Feminism: Why Men Need it More than Most Know
Feminist thought and action stands not only to benefit women and girl's lives, but also men and boy's lives. So contends Dr. Nall in this talk that seeks to introduce audiences to the relevance of feminist theory to the lives of everyday men. Feminists reject the notion that men are biologically destined to lives devoted to detachment and destruction. Rather, feminists contend that such a story of masculinity, be it told by theologians, philosophers, or scientists, is purposed to maintain a status-quo that readies boys for lives in armies of corporate profiteers; that it perpetuates the “man-eat-man” mentality that underlies consumerism and the objectification of human beings; and, on the whole, furthers a society premised on interaction between one egoist self to another. Dr. Nall explains the way in which feminist thinkers contend their philosophical and political movement possesses the insights capable of changing the consciousness of the men upon whom our hopes for peace and justice so significantly depend upon.

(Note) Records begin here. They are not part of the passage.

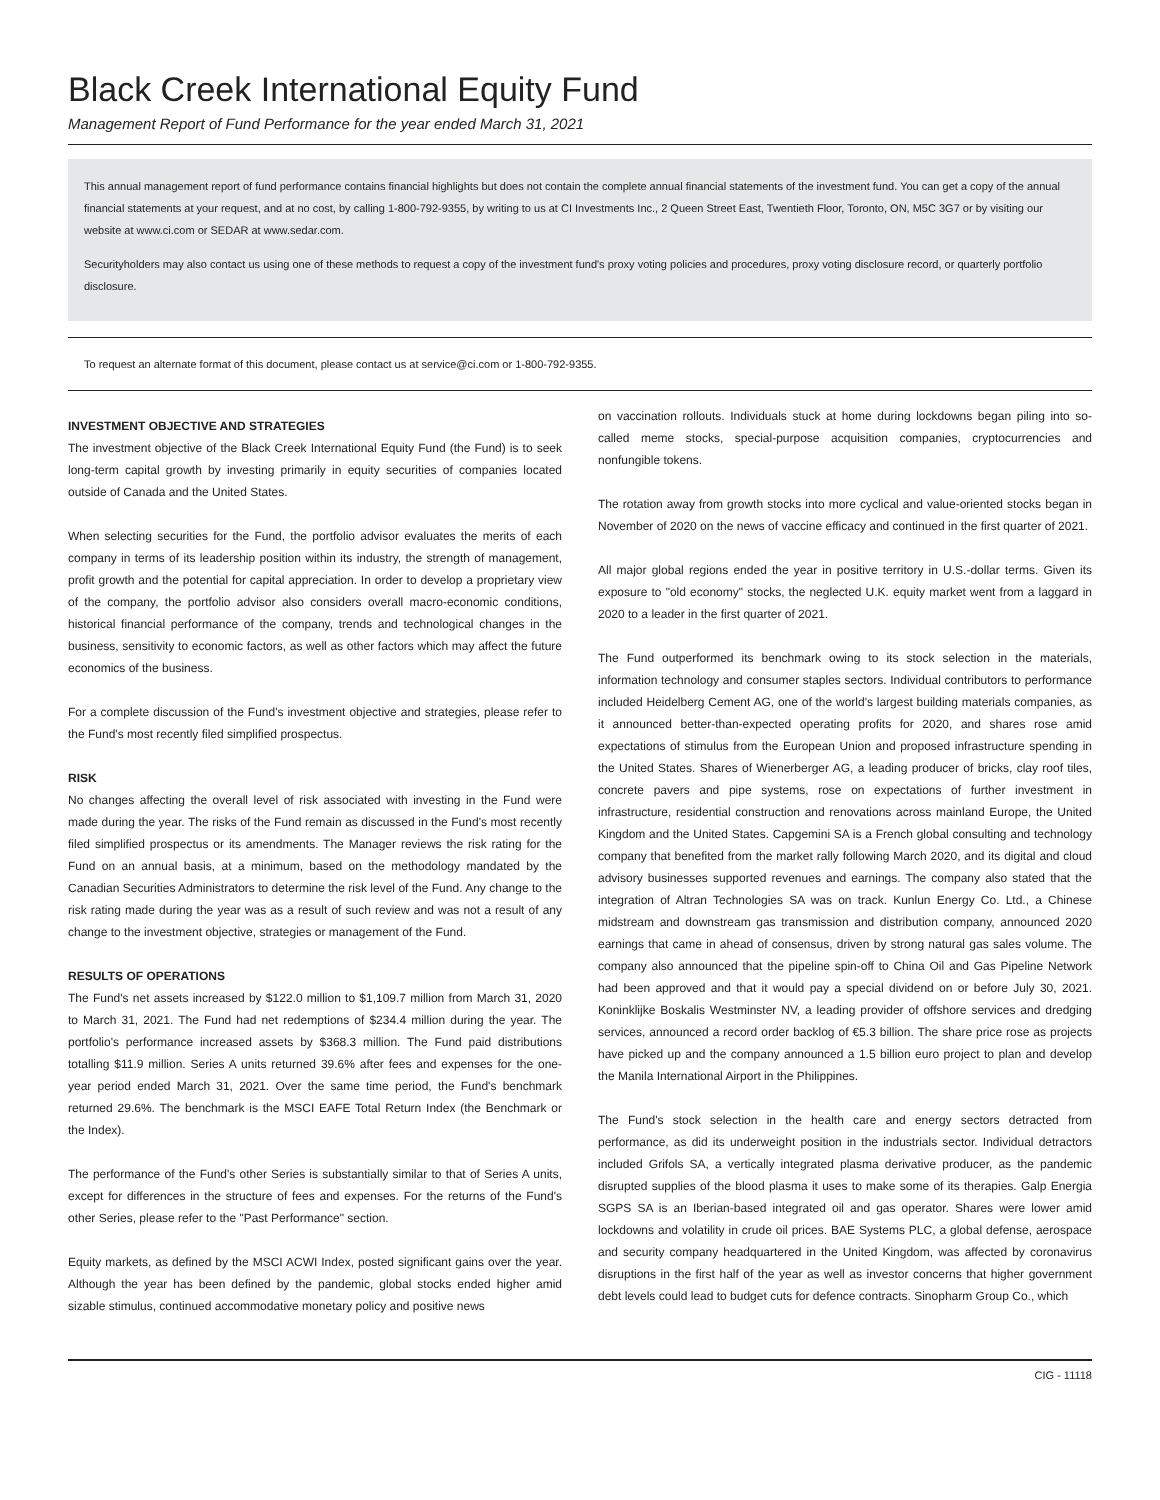Black Creek International Equity Fund
Management Report of Fund Performance for the year ended March 31, 2021
This annual management report of fund performance contains financial highlights but does not contain the complete annual financial statements of the investment fund. You can get a copy of the annual financial statements at your request, and at no cost, by calling 1-800-792-9355, by writing to us at CI Investments Inc., 2 Queen Street East, Twentieth Floor, Toronto, ON, M5C 3G7 or by visiting our website at www.ci.com or SEDAR at www.sedar.com.
Securityholders may also contact us using one of these methods to request a copy of the investment fund's proxy voting policies and procedures, proxy voting disclosure record, or quarterly portfolio disclosure.
To request an alternate format of this document, please contact us at service@ci.com or 1-800-792-9355.
INVESTMENT OBJECTIVE AND STRATEGIES
The investment objective of the Black Creek International Equity Fund (the Fund) is to seek long-term capital growth by investing primarily in equity securities of companies located outside of Canada and the United States.
When selecting securities for the Fund, the portfolio advisor evaluates the merits of each company in terms of its leadership position within its industry, the strength of management, profit growth and the potential for capital appreciation. In order to develop a proprietary view of the company, the portfolio advisor also considers overall macro-economic conditions, historical financial performance of the company, trends and technological changes in the business, sensitivity to economic factors, as well as other factors which may affect the future economics of the business.
For a complete discussion of the Fund's investment objective and strategies, please refer to the Fund's most recently filed simplified prospectus.
RISK
No changes affecting the overall level of risk associated with investing in the Fund were made during the year. The risks of the Fund remain as discussed in the Fund's most recently filed simplified prospectus or its amendments. The Manager reviews the risk rating for the Fund on an annual basis, at a minimum, based on the methodology mandated by the Canadian Securities Administrators to determine the risk level of the Fund. Any change to the risk rating made during the year was as a result of such review and was not a result of any change to the investment objective, strategies or management of the Fund.
RESULTS OF OPERATIONS
The Fund's net assets increased by $122.0 million to $1,109.7 million from March 31, 2020 to March 31, 2021. The Fund had net redemptions of $234.4 million during the year. The portfolio's performance increased assets by $368.3 million. The Fund paid distributions totalling $11.9 million. Series A units returned 39.6% after fees and expenses for the one-year period ended March 31, 2021. Over the same time period, the Fund's benchmark returned 29.6%. The benchmark is the MSCI EAFE Total Return Index (the Benchmark or the Index).
The performance of the Fund's other Series is substantially similar to that of Series A units, except for differences in the structure of fees and expenses. For the returns of the Fund's other Series, please refer to the "Past Performance" section.
Equity markets, as defined by the MSCI ACWI Index, posted significant gains over the year. Although the year has been defined by the pandemic, global stocks ended higher amid sizable stimulus, continued accommodative monetary policy and positive news
on vaccination rollouts. Individuals stuck at home during lockdowns began piling into so-called meme stocks, special-purpose acquisition companies, cryptocurrencies and nonfungible tokens.
The rotation away from growth stocks into more cyclical and value-oriented stocks began in November of 2020 on the news of vaccine efficacy and continued in the first quarter of 2021.
All major global regions ended the year in positive territory in U.S.-dollar terms. Given its exposure to "old economy" stocks, the neglected U.K. equity market went from a laggard in 2020 to a leader in the first quarter of 2021.
The Fund outperformed its benchmark owing to its stock selection in the materials, information technology and consumer staples sectors. Individual contributors to performance included Heidelberg Cement AG, one of the world's largest building materials companies, as it announced better-than-expected operating profits for 2020, and shares rose amid expectations of stimulus from the European Union and proposed infrastructure spending in the United States. Shares of Wienerberger AG, a leading producer of bricks, clay roof tiles, concrete pavers and pipe systems, rose on expectations of further investment in infrastructure, residential construction and renovations across mainland Europe, the United Kingdom and the United States. Capgemini SA is a French global consulting and technology company that benefited from the market rally following March 2020, and its digital and cloud advisory businesses supported revenues and earnings. The company also stated that the integration of Altran Technologies SA was on track. Kunlun Energy Co. Ltd., a Chinese midstream and downstream gas transmission and distribution company, announced 2020 earnings that came in ahead of consensus, driven by strong natural gas sales volume. The company also announced that the pipeline spin-off to China Oil and Gas Pipeline Network had been approved and that it would pay a special dividend on or before July 30, 2021. Koninklijke Boskalis Westminster NV, a leading provider of offshore services and dredging services, announced a record order backlog of €5.3 billion. The share price rose as projects have picked up and the company announced a 1.5 billion euro project to plan and develop the Manila International Airport in the Philippines.
The Fund's stock selection in the health care and energy sectors detracted from performance, as did its underweight position in the industrials sector. Individual detractors included Grifols SA, a vertically integrated plasma derivative producer, as the pandemic disrupted supplies of the blood plasma it uses to make some of its therapies. Galp Energia SGPS SA is an Iberian-based integrated oil and gas operator. Shares were lower amid lockdowns and volatility in crude oil prices. BAE Systems PLC, a global defense, aerospace and security company headquartered in the United Kingdom, was affected by coronavirus disruptions in the first half of the year as well as investor concerns that higher government debt levels could lead to budget cuts for defence contracts. Sinopharm Group Co., which
CIG - 11118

Sexism in Costume: What Halloween Teaches us about the Realities of Sexism, and What Can be done About it
There is a tendency to dismiss the political, philosophical, spiritual significance of fantasies. But fantasies are rarely merely our own creations; they often reflect our society and what it expects of us. So argues Dr. Nall in a talk that takes a serious look at how adults and children present themselves during Halloween. In particular, boys and men dress up as powerful, often violent characters, and girls and women dress up as objects of beauty. In this talk Dr. Nall deconstructs common costuming rituals of Halloween, showing the pervasiveness of the sexual objectification of not only adult women but also girls, something that often goes without notice. Nall also shows that boys and men, too, are negatively impacted by the social demand for males to see themselves as violence objects. All is not lost, however, as Nall discusses how some are counteracting these dehumanizing gender stereotypes by infusing fun, forethought and creativity into their costuming practices.